The centre and west of the Peloponnesus is a mass of peaks and mountain ridges tangled up at abrupt angles but bounded on the north by a formidable chain, generally parallel with the Gulf of Corinth and dominated by Erymanthus and Cyllene to the west and east respectively. Around and against this chain great mountains are piled up like petrified billows. In this part of Greece plains few but important are interspersed, as at Megalopolis or Olympia. Along the northwest coast there is the wider sea-margin of “Hollow” Elis, while along the Corinthian Gulf Ægialus, the “coast-land,” seems often little more than a grudging marina subjacent to the foothills of Erymanthus and Cyllene.
From north to south, from east to west the Greek landscape lends itself to panoramic views. Lucian in his “Charon” makes Hermes seat himself on one of the twin peaks of Parnassus and Charon upon the other. With eyes anointed with Homeric eye-salve, the Ferryman, on his furlough from the under-world, is able to see not only the Greater Greece outspread around him,—from Asia Minor to Sicily, from the Danube to Crete,—but to look off beyond to the Orient and to Egypt. These wide outlooks are enhanced by the distinctness of the sky-line, everywhere an important factor. “The hard limestone of which the mountains are composed is apt to break away, and thus produces those sharply-cut outlines which stand out so clearly against the transparent sky of Greece.”

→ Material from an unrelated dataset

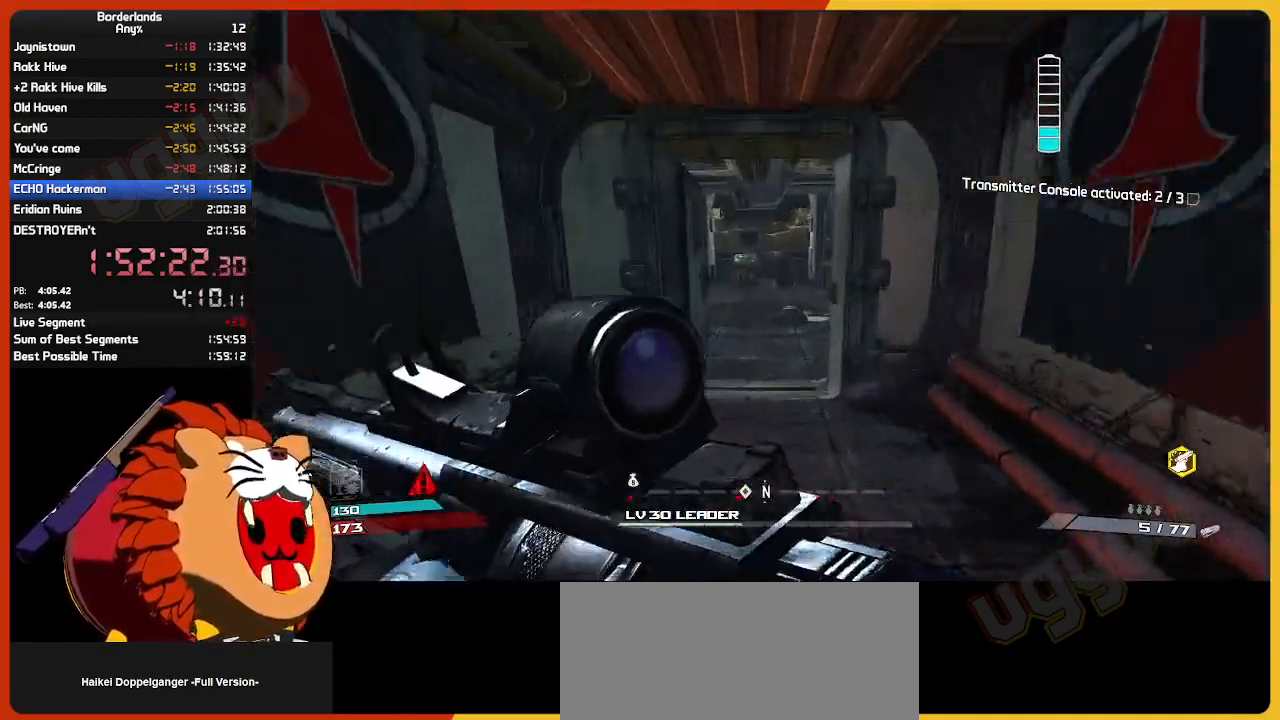
{"keys": ["w"], "mouse": [], "mouse_move": "still", "events": [[50, "e", "up"], [134, "e", "down"], [234, "e", "up"], [317, "e", "down"], [417, "e", "up"]]}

So large a troupe of actors played their parts in Greek history that the imagination demands a roomy stage. But the country is small. Were it not for the mountain barriers, the scale of distances would seem trivial. It is, for example, only some thirty miles in an air line from Thermopylæ to the Gulf of Corinth. Even on the leisurely and winding Piræus, Athens, and Peloponnesus Railway, it is only one day’s ride from Athens via the Isthmus down to Kalamata on the Bay of Messenia. The degrees of latitude that include the mainland of Central and Southern Greece span in the west only the Lipari Islands and Sicily; the thirty-eighth parallel that passes south of Palermo and the straits of Messina runs a little north of Athens; while the thirty-seventh parallel, running just south of Syracuse, passes still farther south of Kalamata and Sparta.
Not only is the mainland of Greece contained in narrow geographical limits, but the Ægean itself is almost an inland lake enclosed within neighbouring coasts. In clear weather the sailor, without adventuring upon open sea, might pass from mainland to mainland as he watched from his advancing prow another island lift above the horizon before losing sight of the harbour left astern. In Greek literature there is no more striking reminder of the contiguity of the Asian coast to Greece proper than the well-known passage in the “Agamemnon” of Æschylus describing the swift telegraphy of the beacon signals that brought to Argos the news of the capture of Troy. The ten years’ absence of Agamemnon’s host tends to an instinctive extension of the distance, if the imagination is not checked by the actual scale of miles. Troy seems farther from Argos than the Holy Land from the homes of the Crusaders.
Beacon telegraphy is a time-honored device. Many bright beacons doubtless blazed before Agamemnon, as well as since his time. Commentators have been at pains to justify by modern experiments with beacon fires on lofty heights the severest strain upon our optic nerves which Æschylus makes in the case of the light that leaped from Mount Athos to the high ridges of Eubœa. The distance is more than 100 miles, but, bearing in mind that the Eubœan mountain is some 4000 feet high and Athos more than 6000, we need not apply for any special license for our poet’s imagination. The devious course of the fire signals from Eubœa to Argos is one of the best illustrations of the jagged surface that Greece lifts skywards. As one stands on Mount Pentelicus and looks across to Eubœa, the intervening arm of the sea is hemmed in for the eye into narrow inland lakes. And Æschylus, sufficiently, though not officiously, realistic, makes the firelight zigzag irregularly to dodge the interfering ridges till it falls upon the palace roof at Argos,—not at Mycenæ, as is the not infrequent misrepresentation of the Æschylean story.
Clytemnestra, to the chorus asking who could have brought the news so quickly, replies:—
“Hephæstus, on from Ida sending brilliant gleam,
And hither beacon beacon sped with courier flame.